▶ [Texto fornecido]
◆ ◆ ◆ ◆ ◆ ◆ ◆
Ricardo Couto, que ocupa o cargo de governador interino do Rio de Janeiro, decidiu interromper a liberação de R$ 730 milhões provenientes do Fundo Soberano estadual. Essa quantia havia sido autorizada poucas horas antes da saída do ex-governador Cláudio Castro e era destinada a asfaltamento e contenção de encostas em várias cidades do interior do estado.
A determinação foi divulgada nesta segunda-feira (20) e abrange recursos que pertencem a uma reserva formada com royalties do petróleo, instituída em 2022 com o intuito de financiar projetos estruturais e iniciativas a médio e longo prazo.
A nova gestão expressou preocupações em relação ao volume dos recursos solicitados e ao processo de aprovação. Aproximadamente 50% dos fundos disponíveis no fundo seriam empregados em uma única decisão. Em dezembro de 2025, o saldo do Fundo Soberano do Rio ultrapassava R$ 2 bilhões.
Os projetos planejados abrangiam 16 municípios localizados nas regiões Norte, Noroeste, Sul Fluminense, Serrana e Lagos. As propostas estavam alocadas entre três setores do governo.
◆ ◆ ◆ ◆ ◆ ◆ ◆
▶ [Material de origem]
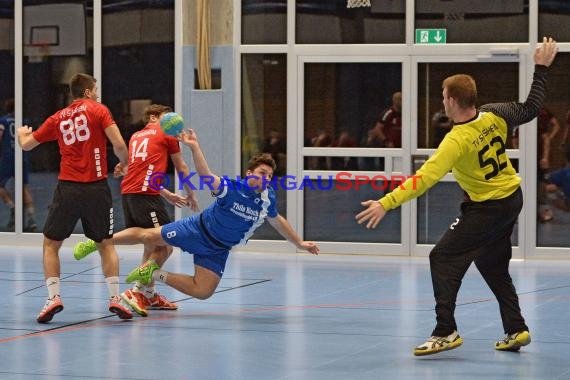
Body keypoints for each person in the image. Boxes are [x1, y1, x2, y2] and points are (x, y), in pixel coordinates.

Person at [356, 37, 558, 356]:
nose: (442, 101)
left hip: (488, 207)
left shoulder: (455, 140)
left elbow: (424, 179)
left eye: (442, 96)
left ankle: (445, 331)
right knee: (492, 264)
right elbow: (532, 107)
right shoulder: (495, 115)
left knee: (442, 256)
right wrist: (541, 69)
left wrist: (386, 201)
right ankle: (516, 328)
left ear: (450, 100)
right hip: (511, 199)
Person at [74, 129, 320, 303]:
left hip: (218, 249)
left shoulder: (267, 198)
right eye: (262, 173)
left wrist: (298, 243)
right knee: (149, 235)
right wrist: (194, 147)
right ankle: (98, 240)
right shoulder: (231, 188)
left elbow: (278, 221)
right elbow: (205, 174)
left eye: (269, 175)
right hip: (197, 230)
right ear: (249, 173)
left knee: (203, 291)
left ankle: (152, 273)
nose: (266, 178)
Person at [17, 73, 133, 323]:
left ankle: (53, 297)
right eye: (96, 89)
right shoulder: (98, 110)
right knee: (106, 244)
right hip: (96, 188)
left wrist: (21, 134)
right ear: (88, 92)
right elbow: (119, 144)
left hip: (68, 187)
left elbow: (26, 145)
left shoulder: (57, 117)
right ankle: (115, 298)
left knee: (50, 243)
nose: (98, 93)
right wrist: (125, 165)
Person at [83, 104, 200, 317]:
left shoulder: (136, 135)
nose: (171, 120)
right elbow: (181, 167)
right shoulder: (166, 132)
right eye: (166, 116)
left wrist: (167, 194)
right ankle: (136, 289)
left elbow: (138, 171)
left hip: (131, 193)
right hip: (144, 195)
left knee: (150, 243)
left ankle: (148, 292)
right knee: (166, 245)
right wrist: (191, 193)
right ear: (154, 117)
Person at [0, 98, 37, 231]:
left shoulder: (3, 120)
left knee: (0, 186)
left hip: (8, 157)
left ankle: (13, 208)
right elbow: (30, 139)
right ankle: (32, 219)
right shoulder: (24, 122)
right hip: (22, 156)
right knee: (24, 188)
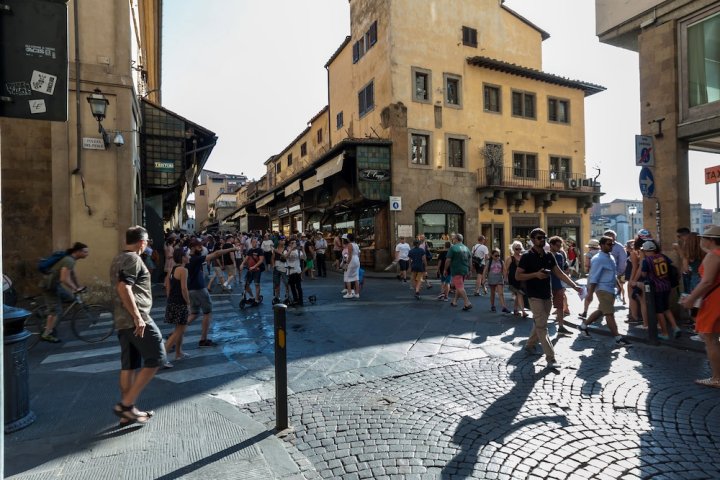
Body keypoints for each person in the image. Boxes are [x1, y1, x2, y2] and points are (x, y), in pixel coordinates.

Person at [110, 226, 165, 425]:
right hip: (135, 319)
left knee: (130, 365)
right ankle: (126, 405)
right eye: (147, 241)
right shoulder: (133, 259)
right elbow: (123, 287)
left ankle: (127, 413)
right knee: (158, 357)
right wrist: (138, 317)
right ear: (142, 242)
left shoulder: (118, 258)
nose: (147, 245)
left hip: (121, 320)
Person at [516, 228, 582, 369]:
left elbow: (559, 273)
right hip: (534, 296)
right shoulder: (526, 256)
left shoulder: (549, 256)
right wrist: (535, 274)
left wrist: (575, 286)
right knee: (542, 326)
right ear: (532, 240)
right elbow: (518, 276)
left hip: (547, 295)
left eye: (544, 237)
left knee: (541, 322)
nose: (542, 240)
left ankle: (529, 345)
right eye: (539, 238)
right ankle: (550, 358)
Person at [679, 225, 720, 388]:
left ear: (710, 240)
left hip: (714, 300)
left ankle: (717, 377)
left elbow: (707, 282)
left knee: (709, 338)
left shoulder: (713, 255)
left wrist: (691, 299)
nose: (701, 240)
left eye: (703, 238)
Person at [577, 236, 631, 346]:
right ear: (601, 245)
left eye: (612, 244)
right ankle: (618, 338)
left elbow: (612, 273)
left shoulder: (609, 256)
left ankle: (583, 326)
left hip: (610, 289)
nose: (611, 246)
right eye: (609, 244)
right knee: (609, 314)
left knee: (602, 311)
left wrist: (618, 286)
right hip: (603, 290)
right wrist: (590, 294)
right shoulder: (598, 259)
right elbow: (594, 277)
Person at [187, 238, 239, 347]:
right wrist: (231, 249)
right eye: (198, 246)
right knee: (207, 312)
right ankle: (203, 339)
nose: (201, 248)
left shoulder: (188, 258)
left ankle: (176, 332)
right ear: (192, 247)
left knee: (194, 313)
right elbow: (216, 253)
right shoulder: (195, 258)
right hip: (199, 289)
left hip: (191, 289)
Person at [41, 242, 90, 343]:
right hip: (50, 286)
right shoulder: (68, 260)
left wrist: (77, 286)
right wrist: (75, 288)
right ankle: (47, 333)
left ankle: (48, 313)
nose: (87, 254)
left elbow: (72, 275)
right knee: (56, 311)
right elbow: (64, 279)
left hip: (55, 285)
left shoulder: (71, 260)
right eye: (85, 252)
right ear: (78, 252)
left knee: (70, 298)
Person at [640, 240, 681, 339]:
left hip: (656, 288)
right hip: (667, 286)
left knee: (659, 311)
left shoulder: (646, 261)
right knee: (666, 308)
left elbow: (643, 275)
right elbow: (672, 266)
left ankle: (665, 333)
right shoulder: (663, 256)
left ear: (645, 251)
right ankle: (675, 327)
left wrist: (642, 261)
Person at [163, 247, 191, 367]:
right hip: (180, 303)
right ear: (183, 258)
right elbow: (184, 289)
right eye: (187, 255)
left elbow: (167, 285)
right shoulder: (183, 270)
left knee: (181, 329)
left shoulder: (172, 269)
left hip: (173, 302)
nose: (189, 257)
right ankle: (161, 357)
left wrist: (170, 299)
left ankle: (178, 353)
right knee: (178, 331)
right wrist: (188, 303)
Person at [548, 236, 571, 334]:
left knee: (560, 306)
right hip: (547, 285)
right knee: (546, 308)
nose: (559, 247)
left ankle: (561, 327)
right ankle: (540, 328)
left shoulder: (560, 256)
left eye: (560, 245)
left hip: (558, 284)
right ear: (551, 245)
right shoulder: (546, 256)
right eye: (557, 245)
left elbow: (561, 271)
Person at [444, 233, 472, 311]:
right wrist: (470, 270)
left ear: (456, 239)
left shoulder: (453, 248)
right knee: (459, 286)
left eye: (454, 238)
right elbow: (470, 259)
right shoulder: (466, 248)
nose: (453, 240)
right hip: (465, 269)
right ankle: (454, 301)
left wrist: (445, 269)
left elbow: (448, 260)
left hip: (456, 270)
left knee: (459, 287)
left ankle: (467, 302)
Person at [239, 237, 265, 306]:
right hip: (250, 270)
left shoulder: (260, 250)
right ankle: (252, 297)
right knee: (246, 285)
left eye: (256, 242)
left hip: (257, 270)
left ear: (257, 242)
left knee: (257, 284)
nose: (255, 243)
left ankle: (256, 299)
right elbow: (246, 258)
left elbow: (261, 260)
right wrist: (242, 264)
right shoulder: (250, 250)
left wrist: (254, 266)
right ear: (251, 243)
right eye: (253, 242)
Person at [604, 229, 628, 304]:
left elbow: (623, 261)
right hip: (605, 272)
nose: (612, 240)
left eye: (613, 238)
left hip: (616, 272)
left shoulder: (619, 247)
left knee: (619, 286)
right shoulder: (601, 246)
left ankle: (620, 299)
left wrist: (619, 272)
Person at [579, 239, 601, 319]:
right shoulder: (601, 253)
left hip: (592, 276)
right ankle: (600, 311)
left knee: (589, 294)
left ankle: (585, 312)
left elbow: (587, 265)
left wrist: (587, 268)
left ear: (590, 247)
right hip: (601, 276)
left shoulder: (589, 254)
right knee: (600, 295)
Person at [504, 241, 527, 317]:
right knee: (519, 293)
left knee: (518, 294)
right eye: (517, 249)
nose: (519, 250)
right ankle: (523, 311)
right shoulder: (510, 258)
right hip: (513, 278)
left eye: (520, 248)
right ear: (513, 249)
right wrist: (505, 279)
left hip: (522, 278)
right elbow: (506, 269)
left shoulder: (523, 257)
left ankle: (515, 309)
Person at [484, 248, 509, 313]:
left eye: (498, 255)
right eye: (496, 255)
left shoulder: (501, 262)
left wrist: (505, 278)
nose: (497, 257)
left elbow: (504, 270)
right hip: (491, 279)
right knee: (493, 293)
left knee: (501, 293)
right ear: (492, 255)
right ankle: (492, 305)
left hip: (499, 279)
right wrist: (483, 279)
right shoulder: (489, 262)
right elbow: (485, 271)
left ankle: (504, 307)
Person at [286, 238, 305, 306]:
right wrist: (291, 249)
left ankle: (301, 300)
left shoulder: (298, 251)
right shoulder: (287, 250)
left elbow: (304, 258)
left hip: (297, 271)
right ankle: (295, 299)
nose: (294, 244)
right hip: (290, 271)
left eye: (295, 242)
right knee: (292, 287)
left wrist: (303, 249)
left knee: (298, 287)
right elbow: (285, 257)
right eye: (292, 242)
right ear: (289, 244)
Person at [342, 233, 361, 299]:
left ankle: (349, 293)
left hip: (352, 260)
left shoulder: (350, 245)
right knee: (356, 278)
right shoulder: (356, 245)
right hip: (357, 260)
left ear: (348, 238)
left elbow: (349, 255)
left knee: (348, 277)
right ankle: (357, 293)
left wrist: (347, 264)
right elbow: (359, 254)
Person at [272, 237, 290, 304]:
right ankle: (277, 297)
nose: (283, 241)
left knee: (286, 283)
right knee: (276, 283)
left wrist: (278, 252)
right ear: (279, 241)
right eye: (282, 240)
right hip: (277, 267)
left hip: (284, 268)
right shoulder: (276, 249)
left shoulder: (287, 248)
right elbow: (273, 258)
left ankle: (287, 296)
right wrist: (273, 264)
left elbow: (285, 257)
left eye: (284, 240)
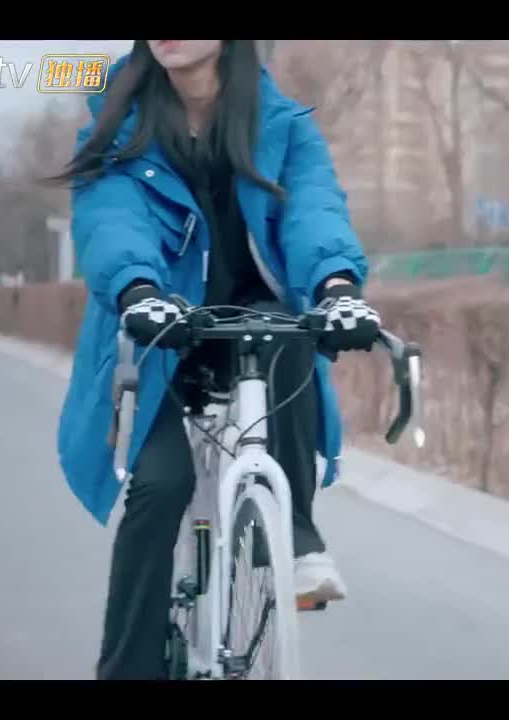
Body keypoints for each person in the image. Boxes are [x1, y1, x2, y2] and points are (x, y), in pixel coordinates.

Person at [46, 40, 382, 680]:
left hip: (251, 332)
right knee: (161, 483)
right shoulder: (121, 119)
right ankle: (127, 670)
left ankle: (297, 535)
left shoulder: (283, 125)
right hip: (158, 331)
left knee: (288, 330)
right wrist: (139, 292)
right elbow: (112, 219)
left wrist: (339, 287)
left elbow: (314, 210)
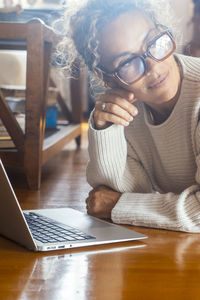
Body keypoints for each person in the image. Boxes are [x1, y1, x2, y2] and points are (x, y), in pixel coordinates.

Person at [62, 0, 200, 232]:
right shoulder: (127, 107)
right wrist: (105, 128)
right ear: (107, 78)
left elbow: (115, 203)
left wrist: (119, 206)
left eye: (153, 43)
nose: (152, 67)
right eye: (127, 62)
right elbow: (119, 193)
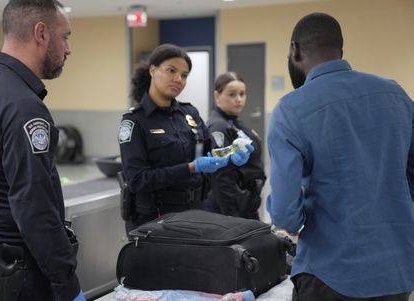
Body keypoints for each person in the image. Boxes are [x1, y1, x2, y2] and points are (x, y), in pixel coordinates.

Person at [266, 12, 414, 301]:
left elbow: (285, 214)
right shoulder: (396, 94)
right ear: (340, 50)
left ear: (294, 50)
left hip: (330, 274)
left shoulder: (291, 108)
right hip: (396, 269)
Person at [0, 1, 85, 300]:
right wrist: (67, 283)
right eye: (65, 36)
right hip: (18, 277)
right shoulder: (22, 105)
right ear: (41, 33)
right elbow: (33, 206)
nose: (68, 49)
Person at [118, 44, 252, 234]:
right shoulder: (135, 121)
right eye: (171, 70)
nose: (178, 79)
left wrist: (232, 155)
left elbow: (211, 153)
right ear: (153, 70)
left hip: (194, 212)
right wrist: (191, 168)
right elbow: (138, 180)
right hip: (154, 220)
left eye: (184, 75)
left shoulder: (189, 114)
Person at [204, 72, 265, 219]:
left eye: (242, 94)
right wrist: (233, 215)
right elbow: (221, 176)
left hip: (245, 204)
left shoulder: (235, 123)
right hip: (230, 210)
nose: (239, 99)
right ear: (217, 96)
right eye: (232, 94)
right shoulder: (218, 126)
◆ ◆ ◆ ◆ ◆ ◆ ◆
▶ [Instruções da tarefa] Transcreva na íntegra, sem nenhuma alteração, o texto sobre a suspensão dos recursos do Fundo Soberano do Rio de Janeiro.

▶ [Resposta da tarefa]
Ricardo Couto, que ocupa o cargo de governador interino do Rio de Janeiro, decidiu interromper a liberação de R$ 730 milhões provenientes do Fundo Soberano estadual. Essa quantia havia sido autorizada poucas horas antes da saída do ex-governador Cláudio Castro e era destinada a asfaltamento e contenção de encostas em várias cidades do interior do estado.
A determinação foi divulgada nesta segunda-feira (20) e abrange recursos que pertencem a uma reserva formada com royalties do petróleo, instituída em 2022 com o intuito de financiar projetos estruturais e iniciativas a médio e longo prazo.
A nova gestão expressou preocupações em relação ao volume dos recursos solicitados e ao processo de aprovação. Aproximadamente 50% dos fundos disponíveis no fundo seriam empregados em uma única decisão. Em dezembro de 2025, o saldo do Fundo Soberano do Rio ultrapassava R$ 2 bilhões.
Os projetos planejados abrangiam 16 municípios localizados nas regiões Norte, Noroeste, Sul Fluminense, Serrana e Lagos. As propostas estavam alocadas entre três setores do governo.